What do you call a Justice Department that would rather do the defense's job than its own? "Covington & Burling" is already taken. If these reports are true, the Department will definitely need that new name. But whatever you call it, don't call it 'justice.'

__________________________

AUDIT EXCERPTS

For Ally Financial:

"Our review was significantly hindered by Ally's refusal to allow us to interview responsible personnel and its failure to provide the documentation we requested in a timely manner. At our request, Ally gave us a list of employees responsible for signing affidavits. We attempted to interview these employees to determine whether they properly processed foreclosure affidavits but were told by Ally's attorneys that we could not do so. … Individual counsel for each of the employees objected, citing Fifth Amendment concerns – (note to Holder Justice Department: that's the one about not testifying if your answers would "tend to incriminate you") – and we were prohibited from interviewing them.

"Ally also failed to produce requested documents and other information in a timely manner. Therefore, we served Ally with two Inspector General subpoenas on December 6, 2010. The information and data it provided in response to our two subpoenas were incomplete …"

For Wells Fargo:

"Wells Fargo provided a list of 14 affidavit signers and notaries and then initially restricted our access to interview them. Wells Fargo attorneys interviewed them first and then only allowed us to interview 5 of the 14 affidavit signers. Wells Fargo told us that we could not interview the others because they had reported questionable affidavit signing or notarizing practices when it interviewed them. After discussion with attorneys for Wells Fargo and OIG counsel, terms were agreed to, permitting us to interview these remaining nine persons. The terms that Wells Fargo set required that Wells Fargo management and attorneys attend all of the interviews as facilitators. This condition resulted in delays and may have limited the effectiveness of those interviews.

"Wells Fargo's terms also required that persons we interviewed have private counsel present on their behalf. Wells Fargo chose the private counsel and paid the attorney fees of the persons we interviewed. Wells Fargo was not timely in arranging the private attorneys, which further delayed our interviews. However, as our work progressed and through other research, we began identifying many more affidavit signers and notaries that Wells Fargo did not disclose to us initially. Wells Fargo ultimately disclosed 35 persons, and we interviewed 33 of them (22 affidavit signers and 11 notaries)."

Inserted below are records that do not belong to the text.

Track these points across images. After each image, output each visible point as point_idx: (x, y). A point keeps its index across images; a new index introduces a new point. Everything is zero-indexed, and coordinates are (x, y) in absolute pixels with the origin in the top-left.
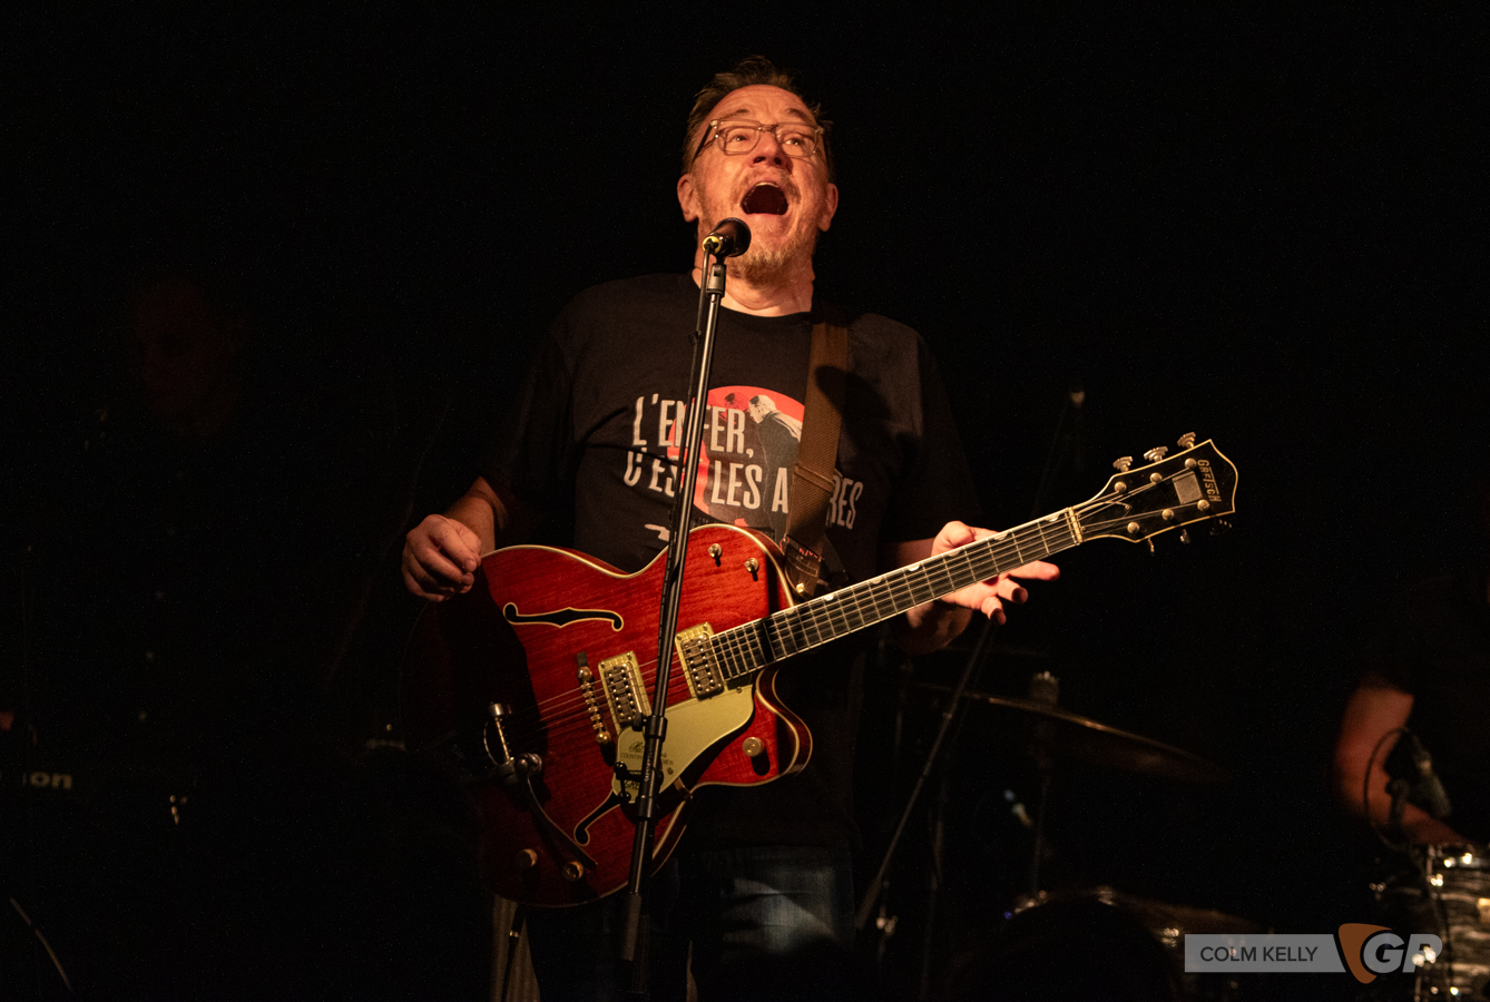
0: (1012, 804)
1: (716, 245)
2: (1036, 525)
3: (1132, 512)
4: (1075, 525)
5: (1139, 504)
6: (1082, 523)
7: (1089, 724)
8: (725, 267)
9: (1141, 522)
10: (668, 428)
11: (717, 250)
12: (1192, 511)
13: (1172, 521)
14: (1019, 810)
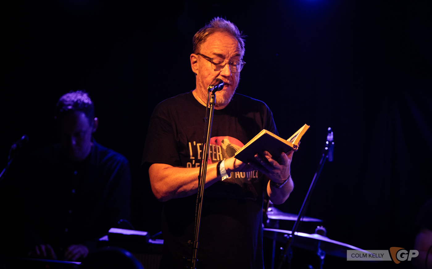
1: (212, 89)
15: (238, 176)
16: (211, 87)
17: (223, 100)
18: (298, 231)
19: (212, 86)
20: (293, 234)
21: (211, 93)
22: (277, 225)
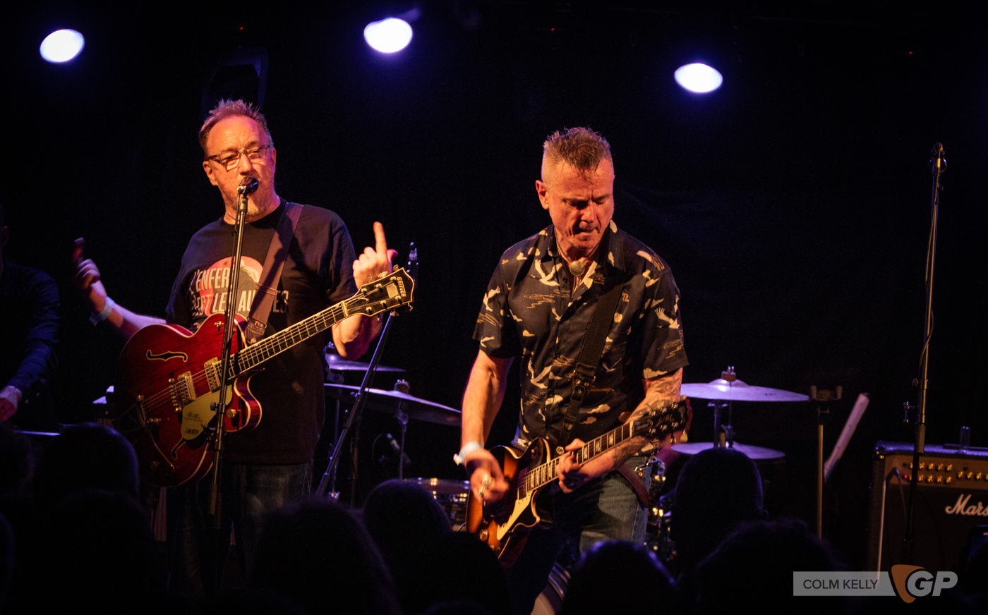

For JPMorgan Chase, whose CEO Jamie Dimon is the frequent recipient of lavish praise from the press and the President:

"Our review was hindered by Chase's reluctance to allow us to interview employees outside the presence or involvement of its management staff or attorneys; therefore, the effectiveness of those interviews was limited. On a number of occasions during the interviews, Chase's management or attorneys clarified statements provided by staff. In addition, Chase did not provide read-only access to its mortgage servicing systems, which would have allowed us to independently verify the amounts on the affidavits and assess the reliability of the data to facilitate a better understanding of Chase's internal controls.

"Chase was unable to provide electronic production records for all operations specialists during our review period. Chase's production records, prepared using Microsoft Excel, identified the persons who prepared each foreclosure package and signed the affidavits. However, for the records provided, all of the data fields were not always complete, and Chase did not provide a point of contact, who could explain and clarify the data. Further, Chase provided the production reports nearly 4 months after our initial request. As a result, it was not possible to know whether Chase omitted from the records information that was relevant to our review."

The results were similar for Bank of America and Citigroup.